Conditional probability involving two random times, where only the distribution of one of them is used.

Question

Consider two random times $\tau_{1}$ and $\tau_{2}$ defined on a common probability space $\left(\Omega, \mathcal{G}, \mathbb{Q}\right)$ with $\mathbb{Q}(\tau_{k}=0)=0$ and $\mathbb{Q}(\tau_{k}>t)>0$ for $k=1,2$ and all $t >0$. We also include a reference filtration, $\mathbb{F}=\left\{ \mathcal{F}_{t}\right\}_{t\geq0}$, say, on the probability space mentioned above.

For the random time $\tau_{1}$, its cumulative distribution function is denoted by $F_{\tau_{1}}(t) \left(=\mathbb{Q}(\tau_{1}\leq t) \right)$.

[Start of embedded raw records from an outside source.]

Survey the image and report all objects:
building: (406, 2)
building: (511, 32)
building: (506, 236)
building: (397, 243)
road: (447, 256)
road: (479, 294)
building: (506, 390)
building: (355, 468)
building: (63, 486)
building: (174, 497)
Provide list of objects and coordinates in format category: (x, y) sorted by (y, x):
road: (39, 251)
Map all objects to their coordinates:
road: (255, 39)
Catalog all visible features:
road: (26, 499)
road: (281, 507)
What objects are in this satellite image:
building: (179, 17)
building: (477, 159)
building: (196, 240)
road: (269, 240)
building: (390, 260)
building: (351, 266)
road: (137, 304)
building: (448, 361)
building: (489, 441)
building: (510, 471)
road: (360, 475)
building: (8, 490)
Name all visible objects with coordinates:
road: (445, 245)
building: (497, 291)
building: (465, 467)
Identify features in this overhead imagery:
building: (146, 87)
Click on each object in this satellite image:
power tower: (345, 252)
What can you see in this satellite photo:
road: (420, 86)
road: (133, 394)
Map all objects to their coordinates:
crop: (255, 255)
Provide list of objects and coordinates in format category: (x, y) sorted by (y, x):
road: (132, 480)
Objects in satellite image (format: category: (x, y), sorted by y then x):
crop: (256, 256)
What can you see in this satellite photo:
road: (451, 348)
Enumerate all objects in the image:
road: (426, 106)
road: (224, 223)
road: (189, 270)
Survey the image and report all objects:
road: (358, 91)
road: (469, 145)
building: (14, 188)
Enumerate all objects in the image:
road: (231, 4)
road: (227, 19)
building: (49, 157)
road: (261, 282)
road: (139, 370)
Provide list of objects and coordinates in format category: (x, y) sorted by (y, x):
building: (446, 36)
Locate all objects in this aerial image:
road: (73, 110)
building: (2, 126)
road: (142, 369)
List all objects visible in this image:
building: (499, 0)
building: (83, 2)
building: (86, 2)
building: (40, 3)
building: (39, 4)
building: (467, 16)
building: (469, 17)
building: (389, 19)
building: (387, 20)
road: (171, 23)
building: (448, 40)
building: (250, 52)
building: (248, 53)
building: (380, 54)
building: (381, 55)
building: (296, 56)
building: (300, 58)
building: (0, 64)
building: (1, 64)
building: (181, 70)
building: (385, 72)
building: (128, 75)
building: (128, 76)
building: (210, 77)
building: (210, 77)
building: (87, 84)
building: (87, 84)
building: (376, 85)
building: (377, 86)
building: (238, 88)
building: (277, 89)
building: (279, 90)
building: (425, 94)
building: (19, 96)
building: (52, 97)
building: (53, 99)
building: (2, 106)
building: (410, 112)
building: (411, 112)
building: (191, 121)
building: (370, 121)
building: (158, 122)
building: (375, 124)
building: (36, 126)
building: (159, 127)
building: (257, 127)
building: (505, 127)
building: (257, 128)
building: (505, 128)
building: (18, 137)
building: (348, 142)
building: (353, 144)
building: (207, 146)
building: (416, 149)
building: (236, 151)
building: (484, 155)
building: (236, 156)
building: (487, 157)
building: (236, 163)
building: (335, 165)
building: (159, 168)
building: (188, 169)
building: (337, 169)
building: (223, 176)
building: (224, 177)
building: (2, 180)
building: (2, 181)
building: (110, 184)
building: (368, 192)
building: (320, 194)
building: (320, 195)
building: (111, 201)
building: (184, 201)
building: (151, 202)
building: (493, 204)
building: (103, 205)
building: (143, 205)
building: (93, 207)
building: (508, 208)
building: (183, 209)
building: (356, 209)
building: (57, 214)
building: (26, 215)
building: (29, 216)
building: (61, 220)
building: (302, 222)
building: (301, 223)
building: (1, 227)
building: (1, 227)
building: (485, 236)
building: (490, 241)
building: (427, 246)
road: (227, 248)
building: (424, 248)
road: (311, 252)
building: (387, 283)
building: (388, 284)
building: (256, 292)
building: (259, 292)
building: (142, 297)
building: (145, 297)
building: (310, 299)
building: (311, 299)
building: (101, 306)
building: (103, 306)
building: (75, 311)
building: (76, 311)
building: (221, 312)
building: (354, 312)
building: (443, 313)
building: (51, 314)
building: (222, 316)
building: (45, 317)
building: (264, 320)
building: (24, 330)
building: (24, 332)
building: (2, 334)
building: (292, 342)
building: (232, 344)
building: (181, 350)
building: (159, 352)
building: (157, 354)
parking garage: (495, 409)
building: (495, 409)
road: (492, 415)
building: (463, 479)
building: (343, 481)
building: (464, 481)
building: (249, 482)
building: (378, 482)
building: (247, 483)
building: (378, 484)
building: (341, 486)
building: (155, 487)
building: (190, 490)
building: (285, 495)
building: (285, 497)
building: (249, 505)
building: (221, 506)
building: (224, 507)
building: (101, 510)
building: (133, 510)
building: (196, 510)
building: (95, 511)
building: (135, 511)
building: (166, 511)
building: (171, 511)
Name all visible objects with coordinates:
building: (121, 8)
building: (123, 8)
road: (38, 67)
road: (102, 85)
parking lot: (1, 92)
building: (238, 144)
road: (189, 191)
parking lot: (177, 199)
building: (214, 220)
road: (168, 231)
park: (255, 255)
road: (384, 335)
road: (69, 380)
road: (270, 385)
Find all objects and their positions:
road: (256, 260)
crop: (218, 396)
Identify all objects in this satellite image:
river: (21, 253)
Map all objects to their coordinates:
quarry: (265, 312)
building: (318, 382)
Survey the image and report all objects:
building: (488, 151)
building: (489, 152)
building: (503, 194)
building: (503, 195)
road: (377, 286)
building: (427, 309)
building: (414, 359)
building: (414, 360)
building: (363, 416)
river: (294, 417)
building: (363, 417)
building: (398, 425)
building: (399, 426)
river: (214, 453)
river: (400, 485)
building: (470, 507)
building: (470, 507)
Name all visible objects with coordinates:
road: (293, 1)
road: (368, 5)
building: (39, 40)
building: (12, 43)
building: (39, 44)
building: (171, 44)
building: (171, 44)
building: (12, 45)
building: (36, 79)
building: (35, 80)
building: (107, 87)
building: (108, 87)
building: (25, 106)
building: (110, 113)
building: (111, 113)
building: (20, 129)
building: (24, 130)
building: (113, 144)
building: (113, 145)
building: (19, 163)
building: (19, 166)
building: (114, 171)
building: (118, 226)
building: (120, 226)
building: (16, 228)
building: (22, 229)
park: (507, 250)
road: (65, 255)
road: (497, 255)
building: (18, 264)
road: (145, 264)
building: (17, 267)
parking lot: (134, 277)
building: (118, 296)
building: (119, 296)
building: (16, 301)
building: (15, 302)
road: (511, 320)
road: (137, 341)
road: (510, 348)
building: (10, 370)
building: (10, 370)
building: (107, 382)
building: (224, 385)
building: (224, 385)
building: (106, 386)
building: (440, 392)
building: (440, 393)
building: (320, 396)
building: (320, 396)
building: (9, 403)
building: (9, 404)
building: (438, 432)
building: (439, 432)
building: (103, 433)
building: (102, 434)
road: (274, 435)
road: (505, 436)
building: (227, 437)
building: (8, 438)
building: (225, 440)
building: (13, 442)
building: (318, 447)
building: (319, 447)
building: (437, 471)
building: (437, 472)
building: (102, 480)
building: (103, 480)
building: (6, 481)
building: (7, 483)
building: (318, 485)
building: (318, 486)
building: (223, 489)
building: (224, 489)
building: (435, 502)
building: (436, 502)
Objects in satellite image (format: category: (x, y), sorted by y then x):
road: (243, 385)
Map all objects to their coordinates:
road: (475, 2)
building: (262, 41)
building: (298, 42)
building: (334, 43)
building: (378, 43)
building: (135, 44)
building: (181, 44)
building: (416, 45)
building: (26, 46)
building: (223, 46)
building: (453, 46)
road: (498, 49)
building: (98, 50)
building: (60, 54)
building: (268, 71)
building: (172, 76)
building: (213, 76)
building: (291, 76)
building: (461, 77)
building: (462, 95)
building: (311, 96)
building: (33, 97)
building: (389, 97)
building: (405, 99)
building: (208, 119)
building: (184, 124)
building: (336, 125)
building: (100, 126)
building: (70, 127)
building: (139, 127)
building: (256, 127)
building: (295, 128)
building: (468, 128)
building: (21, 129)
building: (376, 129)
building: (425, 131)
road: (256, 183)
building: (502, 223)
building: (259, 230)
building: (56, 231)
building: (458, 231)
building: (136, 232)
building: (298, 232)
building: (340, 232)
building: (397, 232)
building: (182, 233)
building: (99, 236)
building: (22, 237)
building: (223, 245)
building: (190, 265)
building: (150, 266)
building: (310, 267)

I would like to formally prove (using measure-theoretic arguments) the following equality:

$$ \mathbb{E}_{\mathbb{Q}} \left[ \mathbb{Q}\left\{ \tau_{1} < \tau_{2} , \tau_{1} \leq T \mid \mathcal{F}_{t}\right\} \right] = \mathbb{E}_{\mathbb{Q}} \left[ \int_{0}^{T} \mathbb{Q}\left\{ u < \tau_{2} \mid \mathcal{F}_{t}\right\} dF_{\tau_{1}}(u.) \right]$$

Remark: Intuitively this equality seems to make sense, as you "freeze" the random time $\tau_{2}$, and "integrate over the values of $\tau_{1}$". I would like to formalise this using theorems/lemmas, etc. of measure/probability-theory.

Thanks in advance.

Answer 1

After you edited the question you can use the tower law to write the LHS more simply as \begin{align} \mathbb Q\big\{\tau_1<\tau_2,\tau_1\le T\big\}\,. \end{align} Assuming that the joint distribution function $F_{\tau_1,\tau_2}$ has a density $f_{\tau_1,\tau_2}$ we can write $$ f_{\tau_1,\tau_2}(u,v)=\frac{f_{\tau_1,\tau_2}(u,v)}{f_{\tau_1}(u)}f_{\tau_1}(u) =:f_{\tau_2\color{red}{|u}}(v)f_{\tau_1}(u)\,. $$ Where $f_{\tau_2\color{red}{|u}}(v)$ is the conditional density of $\tau_2$ given $\tau_1=u\,.$ Then, \begin{align} &\mathbb Q\big\{\tau_1<\tau_2,\tau_1\le T\big\}=\int_0^T\int_u^Tf_{\tau_2\color{red}{|u}}(v)f_{\tau_1}(u)\,dv\,du=\int_0^T\left\{\int_u^Tf_{\tau_2\color{red}{|u}}(v)\,dv\right\}\,f_{\tau_1}(u)\,du\\ &=\int_0^T\mathbb Q\big\{u\le\tau_2\,\big|\,\tau_1=u\big\}\,dF_{\tau_1}(u)\,. \end{align} Fixing a typo in the upper integration limit of your RHS we can pull $\mathbb E$ into the integral and use the tower law which gives $$ \int_0^T\mathbb Q\big\{u\le \tau_2\big\}\,\,dF_{\tau_1}(u)\,. $$ This is wrong unless $\tau_1$ and $\tau_2$ are independent.